◆ **Selected passage**:
=== Section Start ===
Mass spectrometry is a commonly used analysis method known for its sensitivity and accuracy; however, most available mass spectrometers require that a sample be specially prepared and placed in a for analysis. Cooks and his team developed a technique, called ambient ionization, that allows critical steps to be performed in the air or directly on surfaces outside of a mass spectrometer. Molecules from the sample's surface of the sample are then vacuumed into the equipment for analysis.

Conventional mass spectrometers also are cumbersome instruments that weigh more than 300 pounds. The miniature mass spectrometer Cooks' team developed, called the mini 10.5, is a handheld device roughly the size of shoebox that weighs 22 pounds.

"Accuracy is the price we pay for a much faster, cheaper and easier technology that can be taken out into the field almost anywhere," Cooks said. "The minis are not as precise as a standard mass spectrometer, but it would be a good first line defense to indicate when additional testing is necessary."

Fred Whitford, coordinator of the Purdue Pesticide Programs, said the ability to sample food quickly would be a great benefit to the regulation industry.

"Sometimes a test result comes too late and the food is already out, which can be a serious problem," Whitford said. "Currently only about 2 percent of the food is pulled and tested, and perhaps a faster and cheaper test would allow more samples to be taken."

The U.S. Department of Agriculture's most recent report stated that chemical residues exceeded the legal limits on 0.3 percent of the samples tested and 2.7 percent of the samples tested were found to have pesticides not approved for that crop, Whitford said.
=== Section End ===
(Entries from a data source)
=== Section Start ===
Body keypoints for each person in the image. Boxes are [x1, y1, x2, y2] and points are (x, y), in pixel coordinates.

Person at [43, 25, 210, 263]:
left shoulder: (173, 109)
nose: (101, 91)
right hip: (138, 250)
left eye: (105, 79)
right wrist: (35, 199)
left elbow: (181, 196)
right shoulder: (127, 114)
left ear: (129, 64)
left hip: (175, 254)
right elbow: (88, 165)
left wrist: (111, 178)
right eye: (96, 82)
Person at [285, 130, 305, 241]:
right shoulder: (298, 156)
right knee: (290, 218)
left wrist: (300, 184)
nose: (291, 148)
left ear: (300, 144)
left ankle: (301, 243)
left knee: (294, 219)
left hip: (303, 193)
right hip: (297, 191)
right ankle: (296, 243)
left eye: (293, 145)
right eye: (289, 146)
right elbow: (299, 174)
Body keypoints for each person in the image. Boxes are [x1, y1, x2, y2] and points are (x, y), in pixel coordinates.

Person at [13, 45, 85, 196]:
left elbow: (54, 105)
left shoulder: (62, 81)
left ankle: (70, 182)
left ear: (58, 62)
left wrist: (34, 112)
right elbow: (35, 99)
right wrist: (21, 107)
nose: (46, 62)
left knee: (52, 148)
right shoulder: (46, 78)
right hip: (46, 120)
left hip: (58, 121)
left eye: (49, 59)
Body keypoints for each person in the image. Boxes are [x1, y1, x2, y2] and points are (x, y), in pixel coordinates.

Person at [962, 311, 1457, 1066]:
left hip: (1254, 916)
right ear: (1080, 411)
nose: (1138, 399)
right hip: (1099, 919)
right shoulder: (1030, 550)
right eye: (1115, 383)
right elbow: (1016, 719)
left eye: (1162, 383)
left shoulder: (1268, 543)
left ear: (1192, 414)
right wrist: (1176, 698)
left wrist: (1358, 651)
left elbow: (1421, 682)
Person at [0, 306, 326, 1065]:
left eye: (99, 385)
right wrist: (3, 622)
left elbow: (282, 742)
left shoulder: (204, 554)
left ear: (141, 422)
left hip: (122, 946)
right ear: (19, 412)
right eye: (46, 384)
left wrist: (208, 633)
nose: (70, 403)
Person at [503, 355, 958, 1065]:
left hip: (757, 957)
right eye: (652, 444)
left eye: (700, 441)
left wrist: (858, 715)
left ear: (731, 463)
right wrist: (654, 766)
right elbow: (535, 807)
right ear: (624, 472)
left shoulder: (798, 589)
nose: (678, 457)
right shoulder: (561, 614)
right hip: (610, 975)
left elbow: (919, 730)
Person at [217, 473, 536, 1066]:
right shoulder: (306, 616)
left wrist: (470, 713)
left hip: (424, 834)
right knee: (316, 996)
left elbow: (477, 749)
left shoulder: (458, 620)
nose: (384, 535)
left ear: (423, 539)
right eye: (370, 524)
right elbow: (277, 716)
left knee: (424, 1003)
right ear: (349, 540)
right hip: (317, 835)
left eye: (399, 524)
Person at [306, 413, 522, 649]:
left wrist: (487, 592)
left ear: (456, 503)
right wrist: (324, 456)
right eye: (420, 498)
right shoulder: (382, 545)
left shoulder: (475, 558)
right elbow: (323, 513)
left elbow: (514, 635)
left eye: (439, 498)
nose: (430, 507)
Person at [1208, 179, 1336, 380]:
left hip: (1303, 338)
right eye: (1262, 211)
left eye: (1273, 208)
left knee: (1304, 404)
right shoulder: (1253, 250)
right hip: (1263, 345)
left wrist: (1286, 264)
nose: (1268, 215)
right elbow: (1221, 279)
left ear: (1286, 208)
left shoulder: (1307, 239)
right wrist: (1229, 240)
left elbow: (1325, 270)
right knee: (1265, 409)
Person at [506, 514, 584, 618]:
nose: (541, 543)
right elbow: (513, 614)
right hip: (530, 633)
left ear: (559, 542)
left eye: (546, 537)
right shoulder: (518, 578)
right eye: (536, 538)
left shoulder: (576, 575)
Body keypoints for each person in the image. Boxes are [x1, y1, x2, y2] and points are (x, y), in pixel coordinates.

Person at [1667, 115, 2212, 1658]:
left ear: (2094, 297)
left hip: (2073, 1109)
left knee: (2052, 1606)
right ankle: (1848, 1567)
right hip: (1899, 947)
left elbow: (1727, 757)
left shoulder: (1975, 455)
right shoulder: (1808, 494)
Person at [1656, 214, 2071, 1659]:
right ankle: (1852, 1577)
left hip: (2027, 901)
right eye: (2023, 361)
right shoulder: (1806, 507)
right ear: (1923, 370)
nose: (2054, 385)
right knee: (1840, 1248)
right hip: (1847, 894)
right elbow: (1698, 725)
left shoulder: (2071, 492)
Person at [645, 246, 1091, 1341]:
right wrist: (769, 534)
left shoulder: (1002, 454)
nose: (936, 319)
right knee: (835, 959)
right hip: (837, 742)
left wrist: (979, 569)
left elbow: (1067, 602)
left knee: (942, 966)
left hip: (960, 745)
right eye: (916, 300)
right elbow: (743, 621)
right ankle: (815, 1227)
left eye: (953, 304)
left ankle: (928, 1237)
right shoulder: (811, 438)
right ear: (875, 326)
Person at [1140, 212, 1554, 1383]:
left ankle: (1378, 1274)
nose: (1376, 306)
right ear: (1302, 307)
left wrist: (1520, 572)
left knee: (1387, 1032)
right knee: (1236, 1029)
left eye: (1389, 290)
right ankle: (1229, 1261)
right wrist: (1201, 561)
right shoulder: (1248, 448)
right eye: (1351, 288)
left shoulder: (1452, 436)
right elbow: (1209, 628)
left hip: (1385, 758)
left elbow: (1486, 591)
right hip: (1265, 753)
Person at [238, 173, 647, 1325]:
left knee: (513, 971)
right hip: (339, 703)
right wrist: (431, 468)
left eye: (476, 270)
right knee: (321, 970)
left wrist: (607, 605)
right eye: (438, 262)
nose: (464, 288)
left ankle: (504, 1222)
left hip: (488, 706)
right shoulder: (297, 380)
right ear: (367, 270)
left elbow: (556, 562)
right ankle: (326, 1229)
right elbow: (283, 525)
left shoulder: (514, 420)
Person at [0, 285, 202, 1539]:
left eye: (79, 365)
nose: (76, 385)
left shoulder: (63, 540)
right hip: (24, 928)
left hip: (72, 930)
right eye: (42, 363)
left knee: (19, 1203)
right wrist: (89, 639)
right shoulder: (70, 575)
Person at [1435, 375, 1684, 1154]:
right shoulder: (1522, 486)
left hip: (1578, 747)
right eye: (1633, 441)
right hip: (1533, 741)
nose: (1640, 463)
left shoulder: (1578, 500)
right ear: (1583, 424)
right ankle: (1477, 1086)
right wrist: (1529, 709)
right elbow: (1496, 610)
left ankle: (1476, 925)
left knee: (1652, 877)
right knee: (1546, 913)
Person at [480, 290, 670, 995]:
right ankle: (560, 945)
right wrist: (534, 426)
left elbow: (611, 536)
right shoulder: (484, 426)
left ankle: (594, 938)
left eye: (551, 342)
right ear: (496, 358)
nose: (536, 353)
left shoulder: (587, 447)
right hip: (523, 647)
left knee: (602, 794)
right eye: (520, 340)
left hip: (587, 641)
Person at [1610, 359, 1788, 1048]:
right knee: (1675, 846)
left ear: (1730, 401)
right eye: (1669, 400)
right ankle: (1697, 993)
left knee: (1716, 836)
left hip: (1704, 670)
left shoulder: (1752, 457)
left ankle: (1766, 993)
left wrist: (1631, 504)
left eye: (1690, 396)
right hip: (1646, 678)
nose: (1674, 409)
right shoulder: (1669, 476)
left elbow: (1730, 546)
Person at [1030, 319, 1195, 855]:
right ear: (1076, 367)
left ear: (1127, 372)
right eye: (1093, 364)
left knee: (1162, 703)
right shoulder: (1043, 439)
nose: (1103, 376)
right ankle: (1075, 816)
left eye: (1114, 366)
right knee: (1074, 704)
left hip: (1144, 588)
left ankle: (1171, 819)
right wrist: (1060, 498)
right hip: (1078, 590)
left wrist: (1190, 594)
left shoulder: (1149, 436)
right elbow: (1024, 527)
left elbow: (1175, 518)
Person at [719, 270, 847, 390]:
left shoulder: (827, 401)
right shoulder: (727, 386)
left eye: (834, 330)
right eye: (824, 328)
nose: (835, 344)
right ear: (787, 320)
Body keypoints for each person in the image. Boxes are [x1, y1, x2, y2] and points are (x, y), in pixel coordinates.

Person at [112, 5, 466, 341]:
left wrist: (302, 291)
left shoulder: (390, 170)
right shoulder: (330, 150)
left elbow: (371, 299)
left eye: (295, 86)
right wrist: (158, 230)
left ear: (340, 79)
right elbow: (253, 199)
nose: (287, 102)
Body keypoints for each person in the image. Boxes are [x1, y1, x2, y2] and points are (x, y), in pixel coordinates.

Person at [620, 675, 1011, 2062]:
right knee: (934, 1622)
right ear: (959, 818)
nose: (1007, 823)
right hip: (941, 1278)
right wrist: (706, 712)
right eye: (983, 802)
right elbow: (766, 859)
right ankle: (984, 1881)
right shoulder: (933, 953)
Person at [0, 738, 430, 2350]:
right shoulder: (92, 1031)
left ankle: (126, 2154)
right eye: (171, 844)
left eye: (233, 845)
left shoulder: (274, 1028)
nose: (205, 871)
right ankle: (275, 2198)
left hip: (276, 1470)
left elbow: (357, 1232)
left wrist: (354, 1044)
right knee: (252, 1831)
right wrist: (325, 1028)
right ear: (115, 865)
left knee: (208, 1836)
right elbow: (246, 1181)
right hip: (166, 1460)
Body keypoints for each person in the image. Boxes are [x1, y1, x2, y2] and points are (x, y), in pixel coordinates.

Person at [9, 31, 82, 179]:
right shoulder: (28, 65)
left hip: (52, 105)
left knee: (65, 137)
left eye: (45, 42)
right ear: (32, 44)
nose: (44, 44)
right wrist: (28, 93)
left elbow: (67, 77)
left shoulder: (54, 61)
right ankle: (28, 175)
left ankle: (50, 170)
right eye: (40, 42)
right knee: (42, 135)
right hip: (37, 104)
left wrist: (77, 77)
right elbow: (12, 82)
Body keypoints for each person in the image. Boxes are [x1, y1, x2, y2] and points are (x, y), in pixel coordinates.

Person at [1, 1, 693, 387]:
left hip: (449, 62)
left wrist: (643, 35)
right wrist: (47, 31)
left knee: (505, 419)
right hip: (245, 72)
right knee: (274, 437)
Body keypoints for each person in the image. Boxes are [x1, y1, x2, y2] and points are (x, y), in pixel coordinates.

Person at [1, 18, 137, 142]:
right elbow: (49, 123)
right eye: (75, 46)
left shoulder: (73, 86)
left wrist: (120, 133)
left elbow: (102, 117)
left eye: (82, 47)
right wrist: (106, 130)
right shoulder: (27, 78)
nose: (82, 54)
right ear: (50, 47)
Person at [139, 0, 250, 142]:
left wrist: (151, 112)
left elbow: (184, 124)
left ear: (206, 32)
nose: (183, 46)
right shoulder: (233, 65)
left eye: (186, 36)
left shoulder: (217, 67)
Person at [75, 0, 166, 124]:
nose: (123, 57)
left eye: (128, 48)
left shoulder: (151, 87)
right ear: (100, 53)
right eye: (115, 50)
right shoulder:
=== Section End ===
◆ **What to do**:
A) According to the passage on the miniature mass spectrometer, how much does the mini 10.5 weigh?
B) Continue the passage on the handheld mass spectrometer from where it stops.

◆ **Results of the tasks**:
A) 22 pounds.

B)
"Chemicals can be misused in a variety of ways," he said. "Sometimes they are applied in the wrong amounts, sometimes the crop is harvested too soon after chemical application and sometimes a chemical is used that is not approved."

Graduate student Santosh Soparawalla and postdoctoral researcher Fatkhulla Tadjimukhamedov performed the grocery store field tests, which were limited to detecting the fungicide benzimidazole on oranges and the scald inhibitor diphenylamine on apples. Scald is a brown discoloration that appears on apples during storage.

"We could easily distinguish between treated produce, which had a strong signature for the chemicals, and organic produce, which showed no chemical residue on its surface," Soparawalla said. "This could be the first step toward a day when everyone will have the ability to make an informed decision of what they want to purchase and eat based on an analysis of the specific items."

In addition to the pilot test to validate the technology in the field, the team evaluated the quantities of diphenylamine, or DPA, present in a treated apple. The U.S. Environmental Protection Agency's limit for the concentration of DPA on an apple is 10 parts per million.

The team estimated a concentration of 15 parts per million of DPA was present on an apple, but the margin of error for the test is large enough that the concentration could easily be within the regulated limits, Soparawalla said.

"These tests of apples demonstrate how this technology could be a part of a larger regulatory system. The experiments were not a robust scientific examination of the levels of chemicals present on produce," Cooks said. "The test is what's called a factor of two test, meaning the actual concentration could be half or could be twice as much as the approximation. The results were not statistically above the legal limit, but it is food for thought."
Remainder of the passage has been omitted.